The rating could be cut again if the costs of the bail-out rise or the economic recovery becomes more sluggish, S&P warned, but could rise if the position unexpectedly improves.
Borrowing costs rising
S&P's AA rating means it considers a borrower to have "a very strong capacity to meet financial committments".
But a lower rating can make it more expensive for governments to borrow money on the markets - vital for countries needing to finance large deficits, such as the Irish Republic.
Its cost of borrowing, as indicated by government bond yields, rose after the downgrade was announced to 5.38%.
Unlike some other eurozone economies which were under scrutiny following the EU bail-out of Greece, Irish bond yields have risen sharply in the last three months.
This is a sign of investors' falling confidence in the country's ability to pay back its debt.
But although its yields have been rising compared with fast-growing Germany, they are still half of those faced by the Greek government and demand for its bonds has held up.

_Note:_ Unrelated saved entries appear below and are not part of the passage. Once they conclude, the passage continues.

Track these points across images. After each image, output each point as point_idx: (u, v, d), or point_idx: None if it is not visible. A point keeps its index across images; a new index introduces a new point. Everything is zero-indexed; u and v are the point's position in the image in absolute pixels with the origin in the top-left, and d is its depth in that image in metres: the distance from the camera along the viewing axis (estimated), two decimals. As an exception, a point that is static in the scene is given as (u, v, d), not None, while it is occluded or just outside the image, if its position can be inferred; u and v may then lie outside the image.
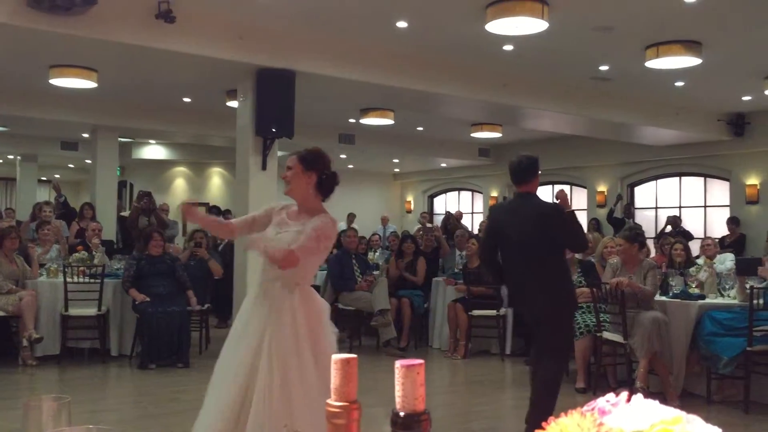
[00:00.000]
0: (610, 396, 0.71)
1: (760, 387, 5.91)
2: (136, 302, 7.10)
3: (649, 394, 5.07)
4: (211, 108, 10.90)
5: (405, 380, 0.65)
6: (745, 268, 6.34)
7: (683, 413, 0.64)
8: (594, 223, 13.01)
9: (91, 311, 7.15)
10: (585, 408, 0.69)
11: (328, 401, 0.74)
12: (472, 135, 12.61)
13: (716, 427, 0.66)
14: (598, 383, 6.34)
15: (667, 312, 6.22)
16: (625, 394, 0.69)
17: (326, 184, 3.40)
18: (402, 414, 0.65)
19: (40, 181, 17.13)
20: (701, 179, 13.21)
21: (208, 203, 16.08)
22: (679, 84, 9.38)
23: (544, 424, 0.66)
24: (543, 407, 4.36)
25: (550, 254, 4.58)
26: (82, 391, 6.20)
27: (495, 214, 5.15)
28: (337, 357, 0.74)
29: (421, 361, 0.66)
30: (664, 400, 5.95)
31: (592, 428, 0.62)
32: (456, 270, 8.84)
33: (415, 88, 8.45)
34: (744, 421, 5.52)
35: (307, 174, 3.36)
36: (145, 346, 7.04)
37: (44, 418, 1.09)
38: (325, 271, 8.67)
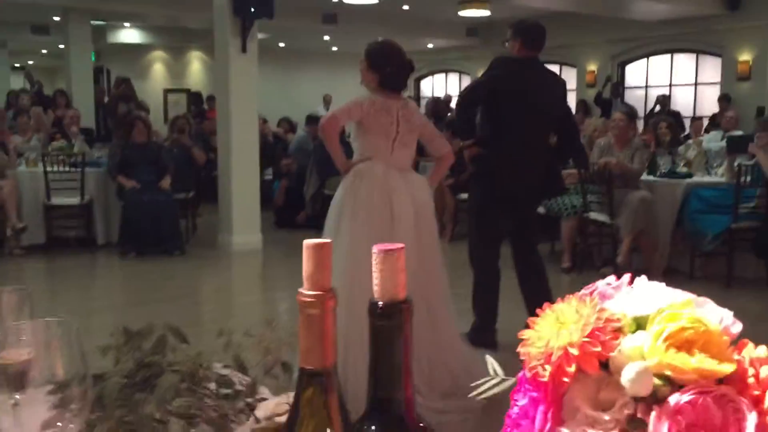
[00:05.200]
0: (611, 278, 0.64)
1: (742, 263, 6.01)
2: (125, 188, 7.00)
3: (632, 271, 5.09)
4: (186, -13, 10.39)
5: (383, 266, 0.58)
6: (736, 146, 6.29)
7: (693, 296, 0.57)
8: (582, 105, 12.80)
9: (74, 200, 7.07)
10: (584, 292, 0.63)
11: (300, 290, 0.67)
12: (460, 13, 12.16)
13: (727, 310, 0.60)
14: (583, 263, 6.42)
15: (654, 191, 6.22)
16: (627, 276, 0.62)
17: (388, 81, 3.47)
18: (381, 303, 0.58)
19: (13, 68, 16.58)
20: (693, 56, 12.94)
21: (188, 89, 15.71)
22: (675, -46, 8.98)
23: (539, 310, 0.59)
24: (549, 295, 4.34)
25: (551, 128, 4.41)
26: (70, 279, 6.23)
27: (508, 66, 4.26)
28: (308, 242, 0.67)
29: (400, 245, 0.58)
30: (648, 276, 6.05)
31: (592, 314, 0.55)
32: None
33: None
34: (726, 295, 5.63)
35: (370, 72, 3.48)
36: (125, 234, 6.98)
37: (3, 310, 1.02)
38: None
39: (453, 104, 15.16)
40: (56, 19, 12.24)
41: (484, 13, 11.98)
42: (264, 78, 7.75)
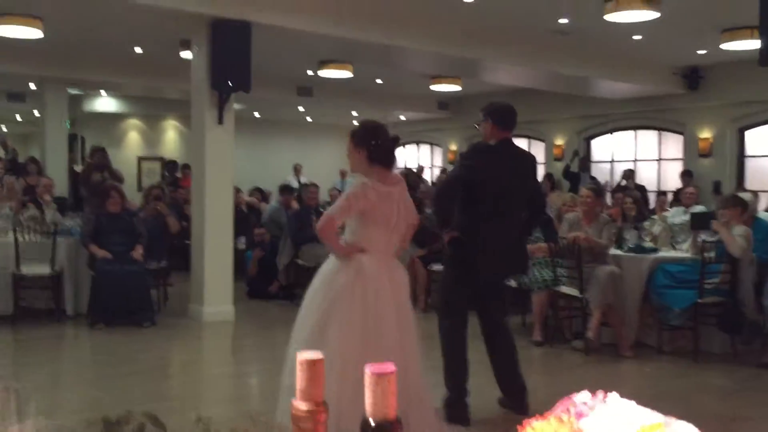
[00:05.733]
0: (585, 395, 0.69)
1: (708, 337, 6.11)
2: (98, 258, 6.94)
3: (600, 345, 5.08)
4: (163, 59, 10.57)
5: (376, 388, 0.63)
6: (699, 222, 6.47)
7: (663, 417, 0.62)
8: (548, 178, 13.07)
9: (45, 270, 6.98)
10: (560, 408, 0.68)
11: (294, 402, 0.71)
12: (432, 88, 12.51)
13: (693, 427, 0.65)
14: (554, 336, 6.47)
15: (621, 265, 6.35)
16: (601, 394, 0.68)
17: (378, 154, 3.51)
18: (373, 423, 0.63)
19: (-15, 134, 16.53)
20: (656, 133, 13.40)
21: (162, 157, 15.78)
22: (637, 37, 9.41)
23: (519, 427, 0.64)
24: (517, 368, 4.44)
25: (524, 208, 4.52)
26: (37, 352, 6.10)
27: (482, 156, 4.43)
28: (302, 357, 0.71)
29: (392, 368, 0.63)
30: (617, 350, 6.13)
31: (569, 435, 0.60)
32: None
33: (374, 40, 8.31)
34: (693, 370, 5.71)
35: (358, 150, 3.54)
36: (95, 305, 6.89)
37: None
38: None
39: (424, 175, 15.39)
40: (32, 87, 12.33)
41: (456, 88, 12.34)
42: (238, 147, 7.83)
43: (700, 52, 10.43)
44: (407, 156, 18.77)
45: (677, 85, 11.63)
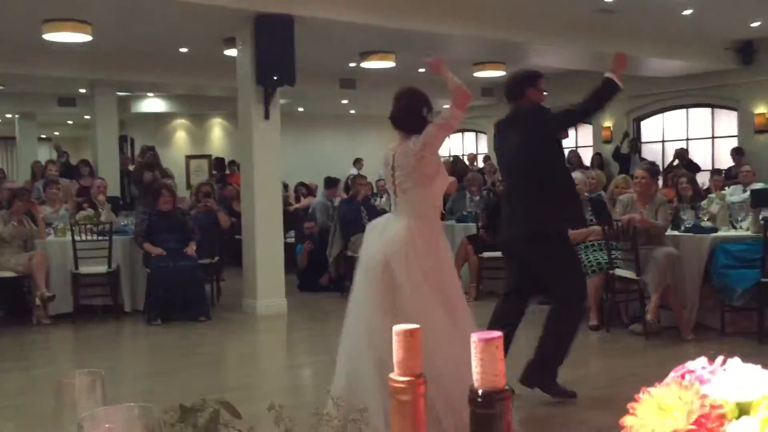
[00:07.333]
0: (703, 361, 0.65)
1: (773, 317, 5.91)
2: (152, 256, 7.06)
3: (660, 328, 4.92)
4: (208, 57, 10.66)
5: (483, 355, 0.59)
6: (760, 199, 6.27)
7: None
8: (597, 158, 12.84)
9: (102, 268, 7.13)
10: (676, 373, 0.64)
11: (392, 376, 0.69)
12: (475, 74, 12.36)
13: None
14: (611, 320, 6.35)
15: (679, 246, 6.18)
16: (720, 359, 0.63)
17: (392, 118, 3.86)
18: (481, 392, 0.59)
19: (39, 139, 16.97)
20: (708, 110, 13.02)
21: (210, 155, 15.99)
22: (687, 12, 9.14)
23: (636, 396, 0.60)
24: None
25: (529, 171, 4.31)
26: (96, 348, 6.24)
27: (495, 133, 4.76)
28: (399, 328, 0.68)
29: (499, 333, 0.60)
30: (679, 333, 5.98)
31: (695, 400, 0.56)
32: (464, 212, 8.81)
33: (416, 28, 8.24)
34: (759, 351, 5.53)
35: None
36: (151, 301, 7.02)
37: (77, 393, 1.04)
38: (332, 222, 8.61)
39: (478, 163, 15.26)
40: (82, 91, 12.59)
41: (500, 73, 12.17)
42: (283, 141, 7.88)
43: (753, 24, 10.08)
44: (452, 144, 18.64)
45: (730, 61, 11.26)
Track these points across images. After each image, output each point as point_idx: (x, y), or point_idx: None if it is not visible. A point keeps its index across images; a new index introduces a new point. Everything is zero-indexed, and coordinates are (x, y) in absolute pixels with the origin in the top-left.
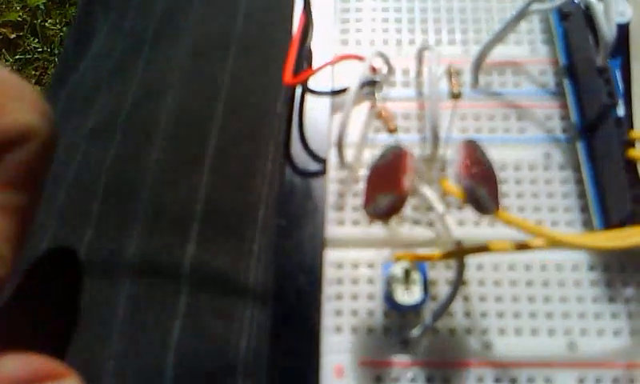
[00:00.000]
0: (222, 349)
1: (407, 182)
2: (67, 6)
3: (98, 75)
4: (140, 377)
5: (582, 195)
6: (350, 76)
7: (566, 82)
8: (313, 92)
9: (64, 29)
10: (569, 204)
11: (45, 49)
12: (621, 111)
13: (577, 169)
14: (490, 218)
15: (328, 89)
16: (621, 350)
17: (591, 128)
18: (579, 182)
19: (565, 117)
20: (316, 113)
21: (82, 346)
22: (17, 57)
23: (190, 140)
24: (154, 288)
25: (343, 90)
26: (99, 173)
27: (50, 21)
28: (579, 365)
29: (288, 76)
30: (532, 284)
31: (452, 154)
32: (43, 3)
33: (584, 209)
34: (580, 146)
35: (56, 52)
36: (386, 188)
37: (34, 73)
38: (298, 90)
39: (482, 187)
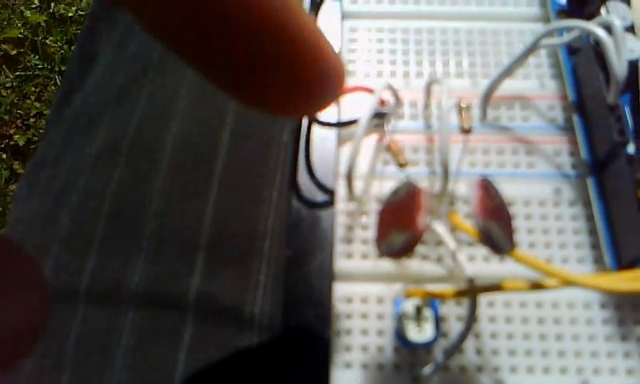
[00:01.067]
0: (227, 383)
1: (422, 221)
2: (68, 23)
3: (102, 98)
4: None
5: (592, 232)
6: (357, 108)
7: (576, 118)
8: (320, 123)
9: (64, 46)
10: (579, 240)
11: (45, 66)
12: (631, 149)
13: (587, 205)
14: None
15: (335, 120)
16: None
17: (602, 165)
18: (590, 218)
19: (574, 152)
20: (323, 143)
21: (82, 375)
22: (17, 73)
23: (195, 168)
24: (158, 319)
25: (350, 122)
26: (103, 198)
27: (50, 38)
28: None
29: None
30: (544, 322)
31: (462, 188)
32: (44, 20)
33: (595, 245)
34: (590, 183)
35: (56, 69)
36: (400, 226)
37: (33, 89)
38: (305, 121)
39: (497, 228)
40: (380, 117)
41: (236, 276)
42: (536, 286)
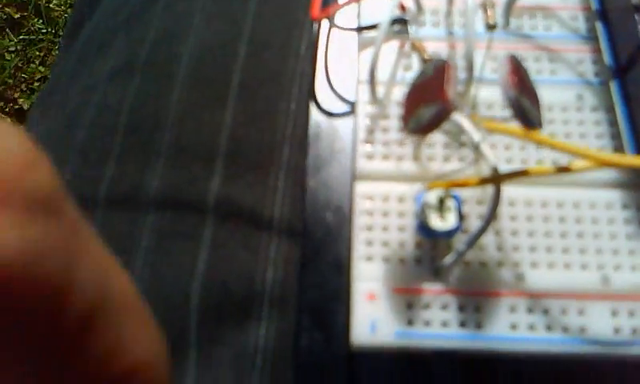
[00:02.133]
0: (248, 279)
1: (451, 91)
2: None
3: (114, 22)
4: (164, 304)
5: (614, 136)
6: (377, 13)
7: (599, 25)
8: (340, 28)
9: (68, 10)
10: (602, 144)
11: (49, 30)
12: None
13: (610, 111)
14: (522, 152)
15: (355, 26)
16: None
17: (626, 68)
18: (612, 123)
19: (597, 61)
20: (342, 50)
21: None
22: (21, 37)
23: (212, 79)
24: (178, 220)
25: (371, 27)
26: (119, 112)
27: (54, 2)
28: (613, 297)
29: (316, 10)
30: (565, 220)
31: (484, 93)
32: None
33: (618, 149)
34: (614, 87)
35: (60, 34)
36: (429, 99)
37: (37, 53)
38: (324, 28)
39: (527, 99)
40: (401, 23)
41: (255, 181)
42: (563, 170)
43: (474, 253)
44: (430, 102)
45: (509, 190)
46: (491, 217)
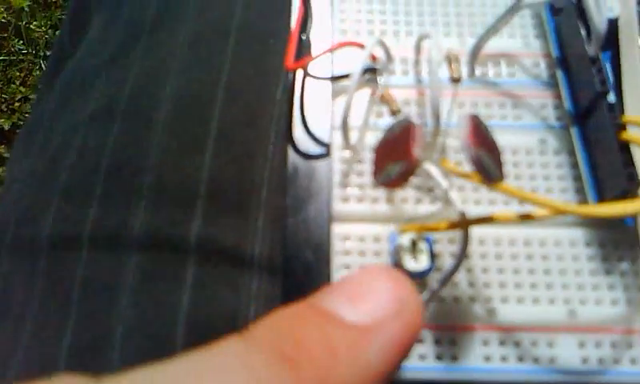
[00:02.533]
0: (231, 316)
1: (417, 150)
2: (53, 8)
3: (95, 62)
4: (150, 343)
5: (577, 178)
6: (350, 63)
7: (559, 73)
8: (314, 77)
9: (49, 31)
10: (564, 186)
11: (29, 50)
12: (611, 98)
13: (571, 153)
14: (489, 194)
15: (328, 75)
16: (618, 318)
17: (585, 114)
18: (574, 165)
19: (558, 105)
20: (317, 98)
21: (89, 313)
22: (1, 58)
23: (191, 124)
24: (161, 261)
25: (344, 76)
26: (101, 155)
27: (34, 23)
28: (580, 329)
29: (290, 61)
30: (532, 258)
31: (452, 141)
32: (28, 5)
33: (579, 190)
34: (574, 132)
35: (41, 54)
36: (396, 157)
37: (18, 74)
38: (299, 77)
39: (487, 156)
40: (372, 72)
41: (235, 221)
42: (526, 217)
43: (448, 290)
44: (397, 160)
45: (478, 230)
46: (462, 258)
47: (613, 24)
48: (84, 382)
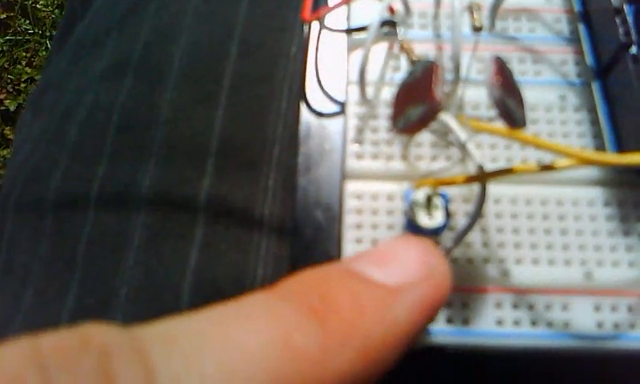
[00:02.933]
0: (238, 276)
1: (439, 92)
2: None
3: (107, 20)
4: (156, 300)
5: (596, 136)
6: (367, 15)
7: (581, 27)
8: (330, 29)
9: (55, 11)
10: (584, 143)
11: (36, 31)
12: (634, 50)
13: (591, 111)
14: (507, 151)
15: (345, 27)
16: (636, 280)
17: (607, 69)
18: (594, 122)
19: (579, 62)
20: (333, 52)
21: (94, 273)
22: (7, 37)
23: (203, 79)
24: (169, 219)
25: (361, 29)
26: (111, 111)
27: (41, 2)
28: (596, 292)
29: (306, 12)
30: (548, 217)
31: (471, 91)
32: None
33: (599, 148)
34: (596, 88)
35: (47, 34)
36: (418, 100)
37: (24, 54)
38: (314, 29)
39: (511, 99)
40: (390, 25)
41: (246, 180)
42: (547, 168)
43: (461, 250)
44: (418, 103)
45: (494, 188)
46: (477, 214)
47: None
48: (113, 331)
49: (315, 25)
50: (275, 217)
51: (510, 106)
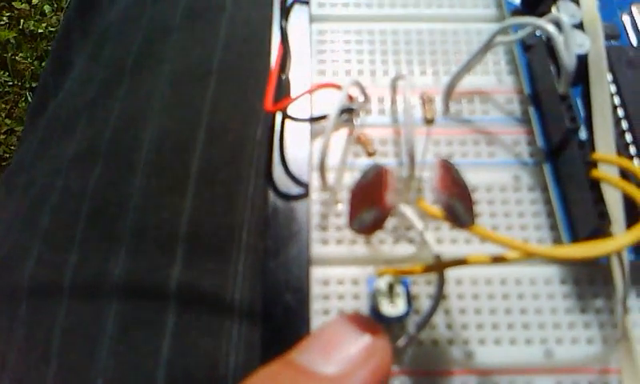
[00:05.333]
0: (211, 365)
1: (389, 197)
2: (38, 40)
3: (77, 103)
4: None
5: (550, 214)
6: (328, 104)
7: (531, 110)
8: (293, 119)
9: (35, 63)
10: (539, 222)
11: (15, 82)
12: (583, 135)
13: (545, 190)
14: (466, 233)
15: (307, 116)
16: (594, 357)
17: (556, 151)
18: (547, 202)
19: (531, 142)
20: (296, 139)
21: (69, 365)
22: None
23: (172, 166)
24: (141, 308)
25: (322, 117)
26: (82, 198)
27: (20, 55)
28: (556, 370)
29: (269, 103)
30: (508, 297)
31: (428, 176)
32: (14, 37)
33: (553, 227)
34: (547, 169)
35: (27, 86)
36: (370, 204)
37: (4, 106)
38: (278, 118)
39: (457, 202)
40: (350, 112)
41: (215, 266)
42: (498, 260)
43: (427, 332)
44: (371, 207)
45: (455, 270)
46: (438, 300)
47: (583, 59)
48: None
49: (279, 113)
50: (246, 301)
51: (456, 209)
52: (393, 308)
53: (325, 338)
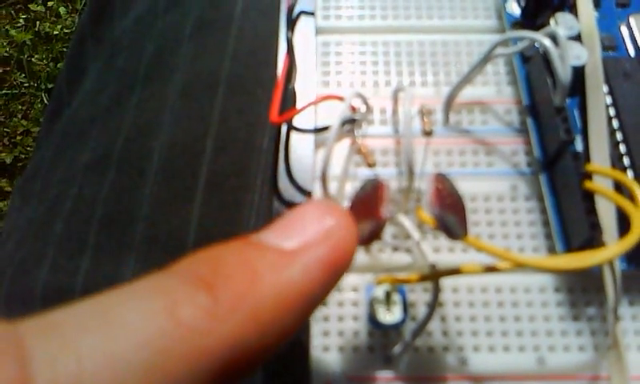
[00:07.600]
0: None
1: (385, 211)
2: (54, 41)
3: (91, 112)
4: None
5: (546, 223)
6: (332, 115)
7: (529, 121)
8: (297, 129)
9: (50, 64)
10: (534, 231)
11: (31, 84)
12: (579, 146)
13: (541, 199)
14: (460, 243)
15: (311, 127)
16: (586, 364)
17: (552, 162)
18: (543, 211)
19: (529, 152)
20: (301, 149)
21: None
22: (3, 92)
23: (181, 175)
24: None
25: (325, 128)
26: (95, 205)
27: (36, 56)
28: (548, 378)
29: (274, 115)
30: (503, 305)
31: (426, 186)
32: (29, 39)
33: (548, 236)
34: (543, 179)
35: (43, 87)
36: (367, 216)
37: (20, 107)
38: (284, 128)
39: (450, 215)
40: (352, 123)
41: None
42: (490, 269)
43: (423, 338)
44: (368, 219)
45: (451, 278)
46: (434, 308)
47: (580, 71)
48: None
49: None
50: None
51: (447, 222)
52: (389, 315)
53: (287, 219)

The Irish economy has been affected by a damaging recession prompted by the global financial crisis and the collapse of the once-booming property market.
This weighed heavily on Irish banks, which have needed massive injections of government money.
The Irish government has already taken steps to cut spending and it maintains that government finances are stabilising.
It expects to be able to reduce its deficit to the European target of 3% by the end of 2014, from this year's expected level of 11.6%.